>> Begin Data entries

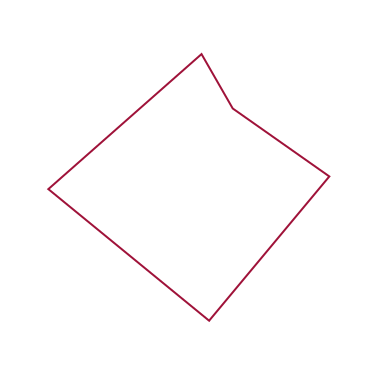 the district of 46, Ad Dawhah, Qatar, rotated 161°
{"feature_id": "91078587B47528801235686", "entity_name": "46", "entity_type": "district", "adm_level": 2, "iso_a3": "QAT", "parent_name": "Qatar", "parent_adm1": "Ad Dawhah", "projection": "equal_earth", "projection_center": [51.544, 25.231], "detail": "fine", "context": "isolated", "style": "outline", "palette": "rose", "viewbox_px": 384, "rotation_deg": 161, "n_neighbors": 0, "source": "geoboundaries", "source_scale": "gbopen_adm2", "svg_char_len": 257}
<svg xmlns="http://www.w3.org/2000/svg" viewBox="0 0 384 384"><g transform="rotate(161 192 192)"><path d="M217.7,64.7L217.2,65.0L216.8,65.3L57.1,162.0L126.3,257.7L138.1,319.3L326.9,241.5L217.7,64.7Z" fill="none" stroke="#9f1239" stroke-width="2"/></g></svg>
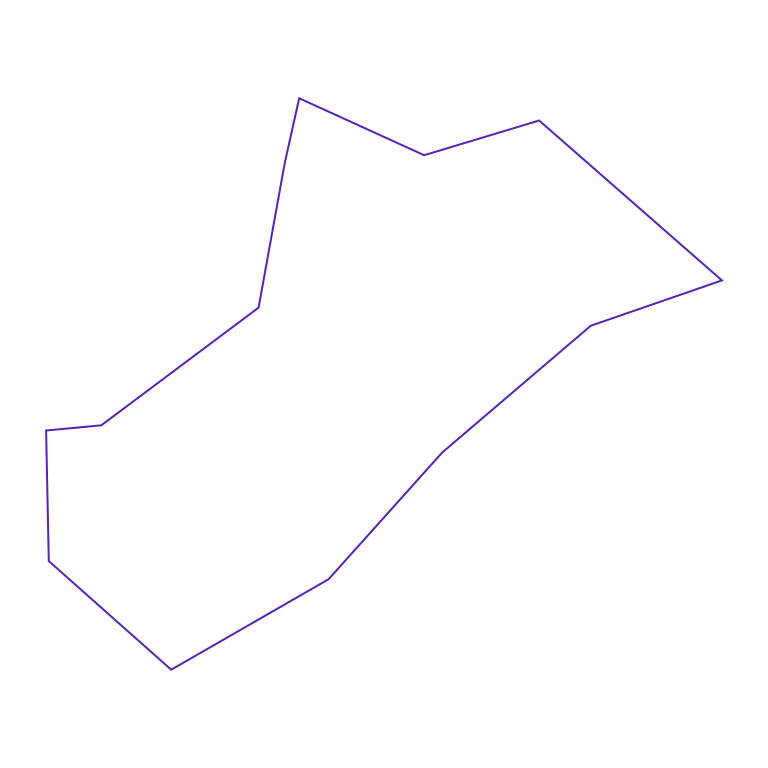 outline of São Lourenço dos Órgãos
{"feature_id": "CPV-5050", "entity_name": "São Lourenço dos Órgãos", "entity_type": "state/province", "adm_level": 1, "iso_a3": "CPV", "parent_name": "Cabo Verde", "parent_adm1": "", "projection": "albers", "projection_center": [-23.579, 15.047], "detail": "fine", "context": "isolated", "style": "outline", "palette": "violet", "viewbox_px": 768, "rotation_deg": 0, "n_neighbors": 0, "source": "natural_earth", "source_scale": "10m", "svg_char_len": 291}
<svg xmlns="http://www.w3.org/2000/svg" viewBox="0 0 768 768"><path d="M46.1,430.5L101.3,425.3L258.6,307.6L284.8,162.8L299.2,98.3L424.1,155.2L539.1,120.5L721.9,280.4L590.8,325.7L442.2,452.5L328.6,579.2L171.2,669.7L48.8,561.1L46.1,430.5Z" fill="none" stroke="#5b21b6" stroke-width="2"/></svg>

>> End Data entries

- _What the task asks_
Print the rows above line for line, leaving out the pictures.

- _Task solution_
 the district of 46, Ad Dawhah, Qatar, rotated 161°
{"feature_id": "91078587B47528801235686", "entity_name": "46", "entity_type": "district", "adm_level": 2, "iso_a3": "QAT", "parent_name": "Qatar", "parent_adm1": "Ad Dawhah", "projection": "equal_earth", "projection_center": [51.544, 25.231], "detail": "fine", "context": "isolated", "style": "outline", "palette": "rose", "viewbox_px": 384, "rotation_deg": 161, "n_neighbors": 0, "source": "geoboundaries", "source_scale": "gbopen_adm2", "svg_char_len": 257}
<svg xmlns="http://www.w3.org/2000/svg" viewBox="0 0 384 384"><g transform="rotate(161 192 192)"><path d="M217.7,64.7L217.2,65.0L216.8,65.3L57.1,162.0L126.3,257.7L138.1,319.3L326.9,241.5L217.7,64.7Z" fill="none" stroke="#9f1239" stroke-width="2"/></g></svg>
 outline of São Lourenço dos Órgãos
{"feature_id": "CPV-5050", "entity_name": "São Lourenço dos Órgãos", "entity_type": "state/province", "adm_level": 1, "iso_a3": "CPV", "parent_name": "Cabo Verde", "parent_adm1": "", "projection": "albers", "projection_center": [-23.579, 15.047], "detail": "fine", "context": "isolated", "style": "outline", "palette": "violet", "viewbox_px": 768, "rotation_deg": 0, "n_neighbors": 0, "source": "natural_earth", "source_scale": "10m", "svg_char_len": 291}
<svg xmlns="http://www.w3.org/2000/svg" viewBox="0 0 768 768"><path d="M46.1,430.5L101.3,425.3L258.6,307.6L284.8,162.8L299.2,98.3L424.1,155.2L539.1,120.5L721.9,280.4L590.8,325.7L442.2,452.5L328.6,579.2L171.2,669.7L48.8,561.1L46.1,430.5Z" fill="none" stroke="#5b21b6" stroke-width="2"/></svg>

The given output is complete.